(Challenge):
Reproduce every one of the following records verbatim, changing nothing.

(Data section):

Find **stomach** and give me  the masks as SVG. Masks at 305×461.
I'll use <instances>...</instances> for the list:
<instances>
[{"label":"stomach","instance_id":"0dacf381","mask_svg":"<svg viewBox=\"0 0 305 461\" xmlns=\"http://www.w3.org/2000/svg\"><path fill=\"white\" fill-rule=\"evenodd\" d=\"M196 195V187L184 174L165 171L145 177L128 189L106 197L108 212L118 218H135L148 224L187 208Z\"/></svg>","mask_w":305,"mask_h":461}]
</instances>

(Problem solution):
Find **stomach** and give me  the masks as SVG. Masks at 305×461.
I'll use <instances>...</instances> for the list:
<instances>
[{"label":"stomach","instance_id":"0dacf381","mask_svg":"<svg viewBox=\"0 0 305 461\" xmlns=\"http://www.w3.org/2000/svg\"><path fill=\"white\" fill-rule=\"evenodd\" d=\"M196 195V187L184 174L165 171L145 177L128 189L106 197L108 212L118 218H135L148 224L187 208Z\"/></svg>","mask_w":305,"mask_h":461}]
</instances>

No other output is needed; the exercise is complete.